=== Problem to solve ===
Lay out the listing lines between the one containing "Document page, 1500x1125 pixels." and the one containing "Identify the document", inclusive, as a Markdown table with the columns Row and Line. Number each row and skip any blank lines.

=== Given records ===
* * *

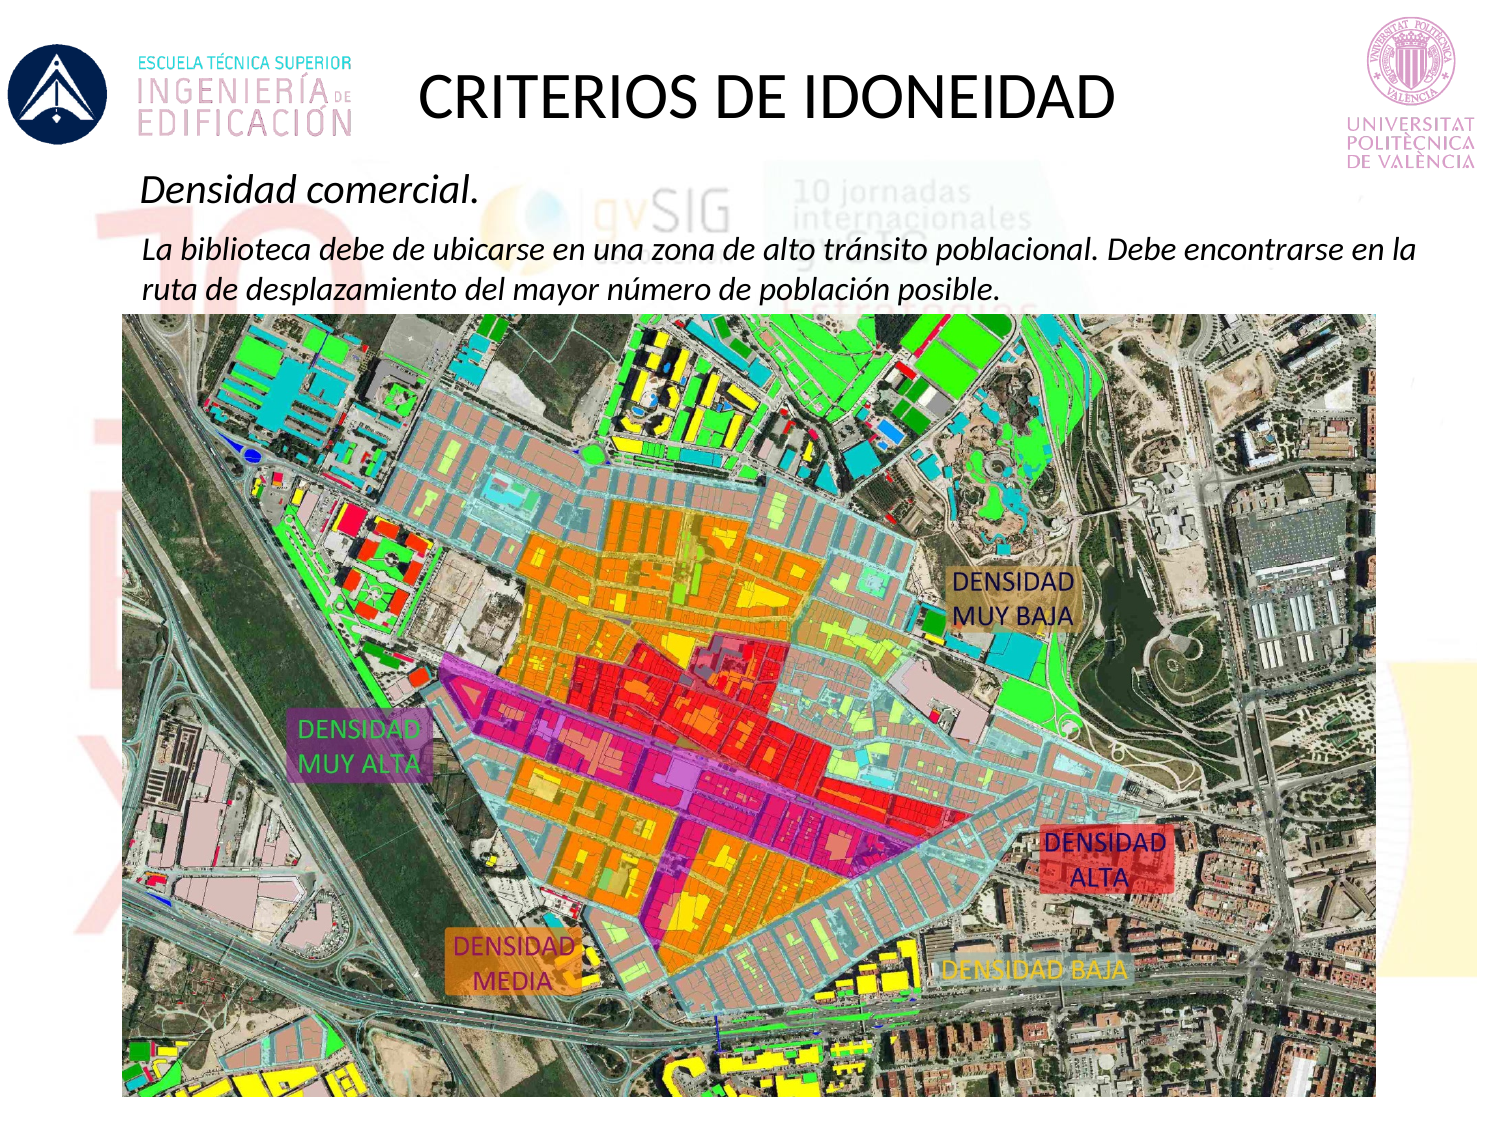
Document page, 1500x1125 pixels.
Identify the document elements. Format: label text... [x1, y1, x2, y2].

* * *

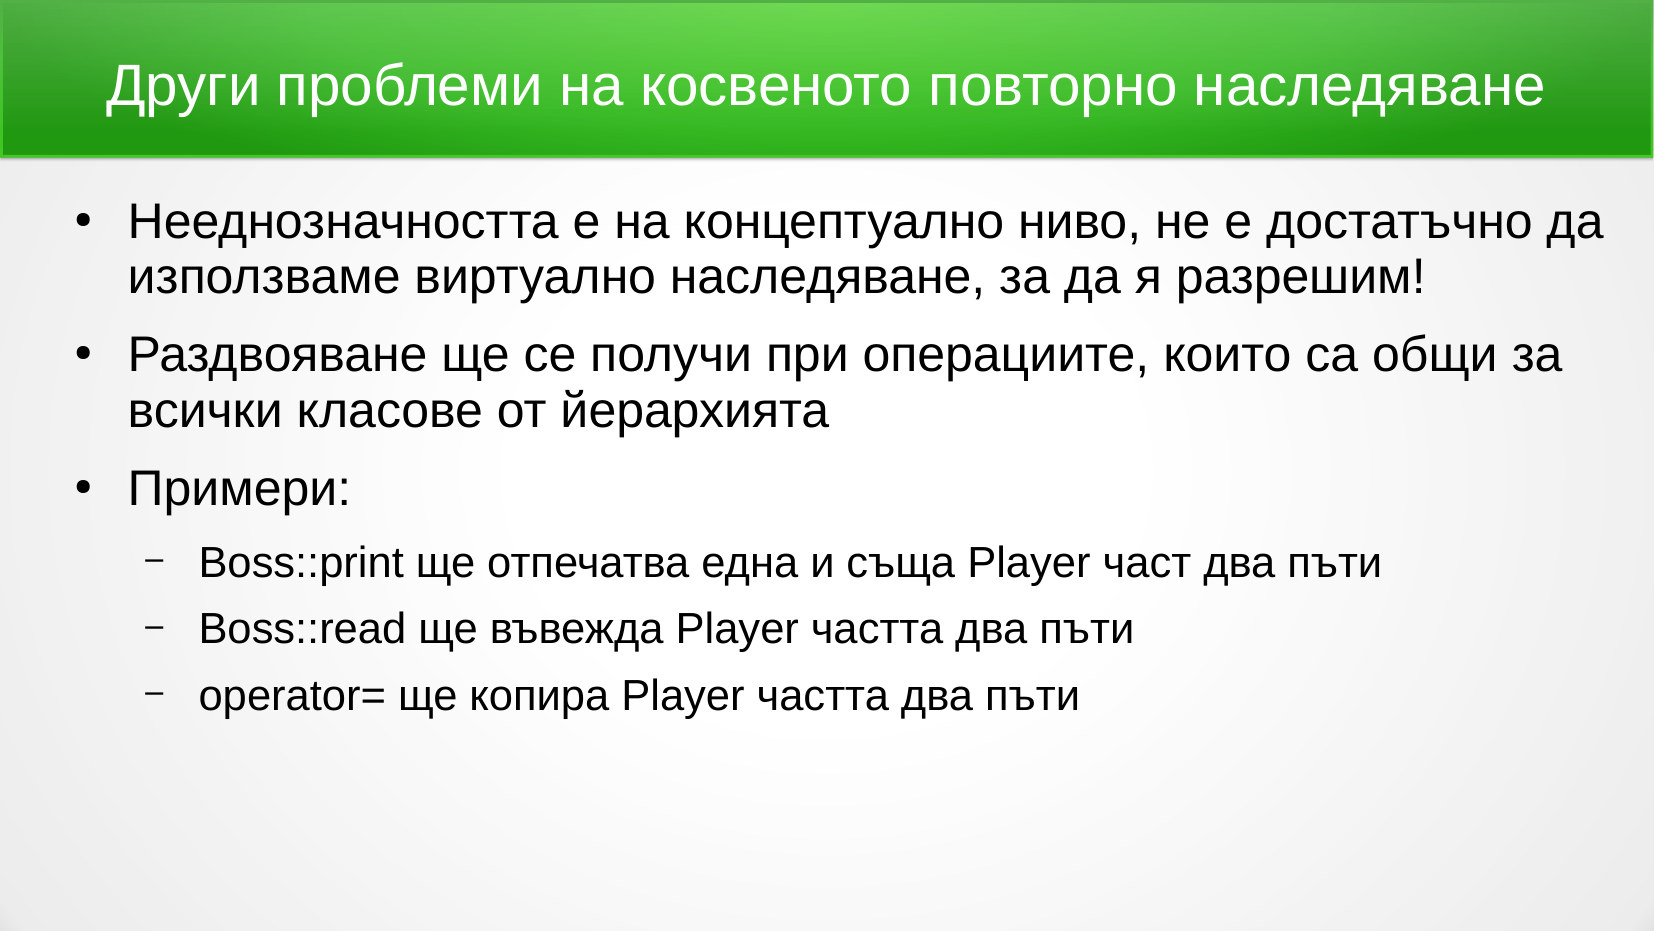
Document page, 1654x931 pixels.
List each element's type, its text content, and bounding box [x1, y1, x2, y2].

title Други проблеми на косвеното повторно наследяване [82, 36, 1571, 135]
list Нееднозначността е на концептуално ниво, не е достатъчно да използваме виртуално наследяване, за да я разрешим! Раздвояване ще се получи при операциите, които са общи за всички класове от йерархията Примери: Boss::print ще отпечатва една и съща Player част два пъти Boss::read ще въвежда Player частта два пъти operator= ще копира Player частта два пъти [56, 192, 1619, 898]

* * *

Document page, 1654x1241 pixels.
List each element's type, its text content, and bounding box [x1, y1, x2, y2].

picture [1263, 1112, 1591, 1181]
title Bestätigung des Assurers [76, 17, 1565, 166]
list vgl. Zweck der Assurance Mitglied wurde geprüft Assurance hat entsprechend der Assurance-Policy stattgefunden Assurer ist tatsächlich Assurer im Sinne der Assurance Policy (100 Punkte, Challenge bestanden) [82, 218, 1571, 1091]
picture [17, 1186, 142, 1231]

* * *

=== Response to the exercise ===
| Row | Line |
|---|---|
| 1 | Document page, 1500x1125 pixels. |
| 2 | Identify the document elements. Format: label text... [x1, y1, x2, y2]. |